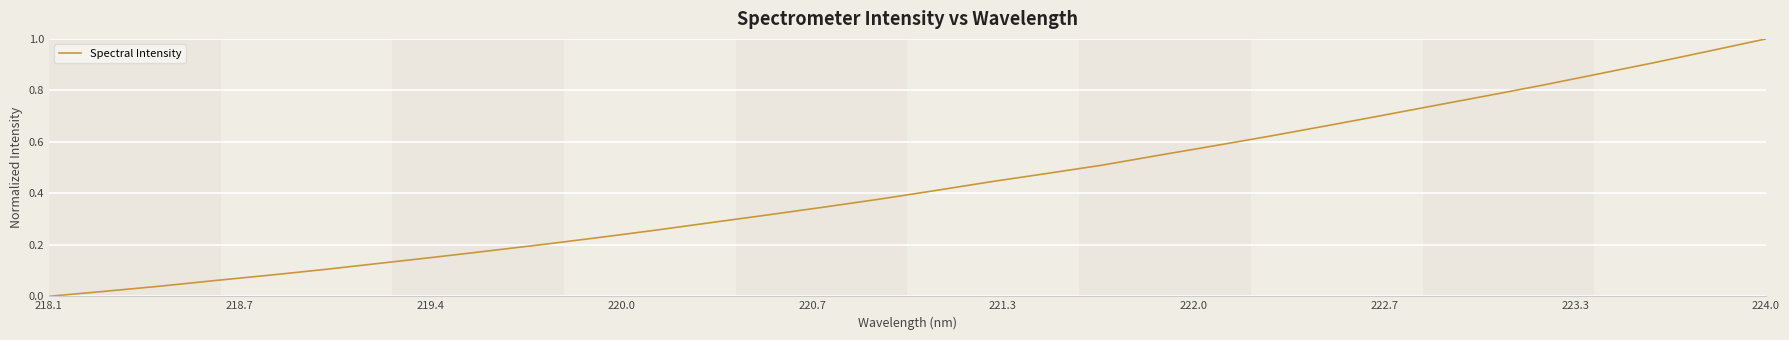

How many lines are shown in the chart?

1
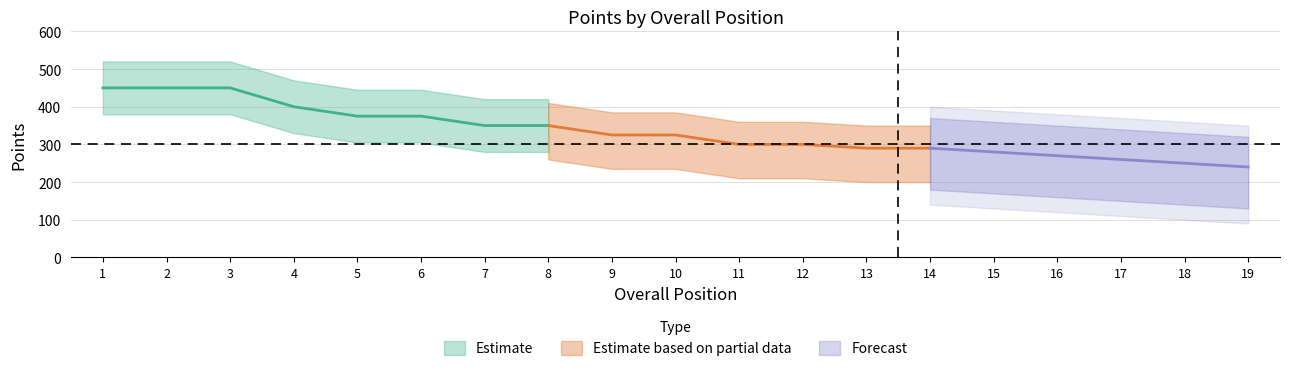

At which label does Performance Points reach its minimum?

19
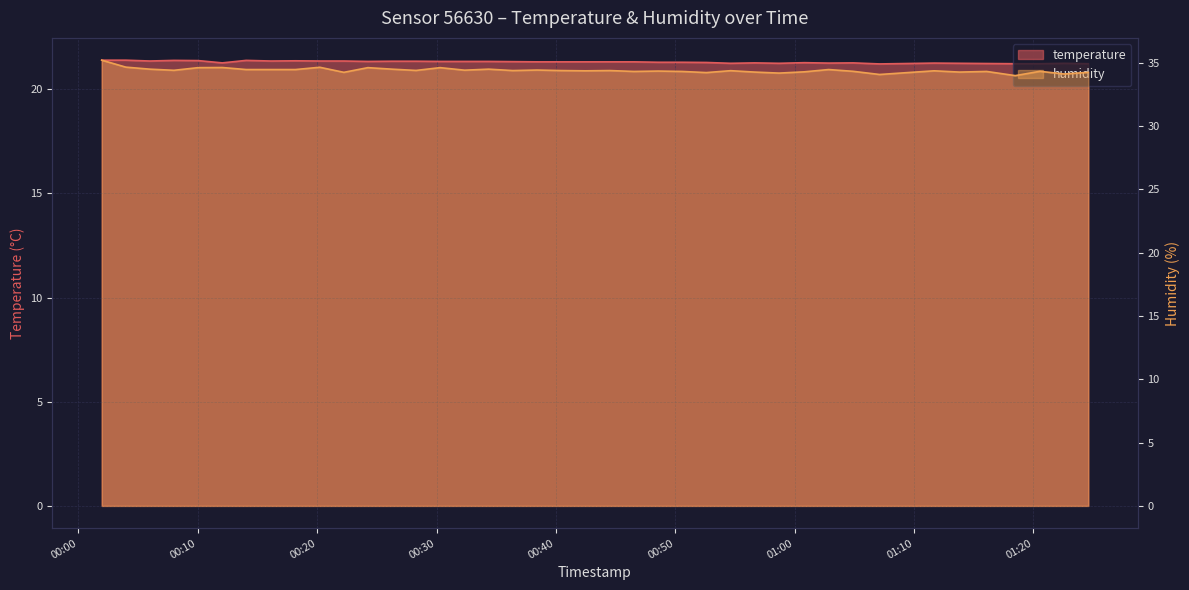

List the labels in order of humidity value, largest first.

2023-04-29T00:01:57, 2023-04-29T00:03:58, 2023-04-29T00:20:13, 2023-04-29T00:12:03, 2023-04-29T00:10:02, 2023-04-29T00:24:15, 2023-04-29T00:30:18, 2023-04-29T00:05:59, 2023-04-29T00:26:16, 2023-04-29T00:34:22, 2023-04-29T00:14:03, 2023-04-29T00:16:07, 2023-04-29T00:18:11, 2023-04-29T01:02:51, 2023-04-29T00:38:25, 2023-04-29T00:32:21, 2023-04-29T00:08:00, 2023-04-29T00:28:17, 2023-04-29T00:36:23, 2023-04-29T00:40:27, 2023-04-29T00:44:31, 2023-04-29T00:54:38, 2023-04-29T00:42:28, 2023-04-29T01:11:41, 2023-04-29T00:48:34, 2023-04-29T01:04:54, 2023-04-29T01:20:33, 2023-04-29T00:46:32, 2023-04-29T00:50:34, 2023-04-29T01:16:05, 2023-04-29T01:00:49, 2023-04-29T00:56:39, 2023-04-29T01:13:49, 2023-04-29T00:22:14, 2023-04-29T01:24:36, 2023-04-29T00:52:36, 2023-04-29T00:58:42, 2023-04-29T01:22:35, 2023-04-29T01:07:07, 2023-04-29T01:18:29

■ ■ ■ ■

## What this task involves
Reproduce the data above verbatim, omitting the pictures.

## Written solution
How many lines are shown in the chart?

1

At which label does Performance Points reach its minimum?

19

List the labels in order of humidity value, largest first.

2023-04-29T00:01:57, 2023-04-29T00:03:58, 2023-04-29T00:20:13, 2023-04-29T00:12:03, 2023-04-29T00:10:02, 2023-04-29T00:24:15, 2023-04-29T00:30:18, 2023-04-29T00:05:59, 2023-04-29T00:26:16, 2023-04-29T00:34:22, 2023-04-29T00:14:03, 2023-04-29T00:16:07, 2023-04-29T00:18:11, 2023-04-29T01:02:51, 2023-04-29T00:38:25, 2023-04-29T00:32:21, 2023-04-29T00:08:00, 2023-04-29T00:28:17, 2023-04-29T00:36:23, 2023-04-29T00:40:27, 2023-04-29T00:44:31, 2023-04-29T00:54:38, 2023-04-29T00:42:28, 2023-04-29T01:11:41, 2023-04-29T00:48:34, 2023-04-29T01:04:54, 2023-04-29T01:20:33, 2023-04-29T00:46:32, 2023-04-29T00:50:34, 2023-04-29T01:16:05, 2023-04-29T01:00:49, 2023-04-29T00:56:39, 2023-04-29T01:13:49, 2023-04-29T00:22:14, 2023-04-29T01:24:36, 2023-04-29T00:52:36, 2023-04-29T00:58:42, 2023-04-29T01:22:35, 2023-04-29T01:07:07, 2023-04-29T01:18:29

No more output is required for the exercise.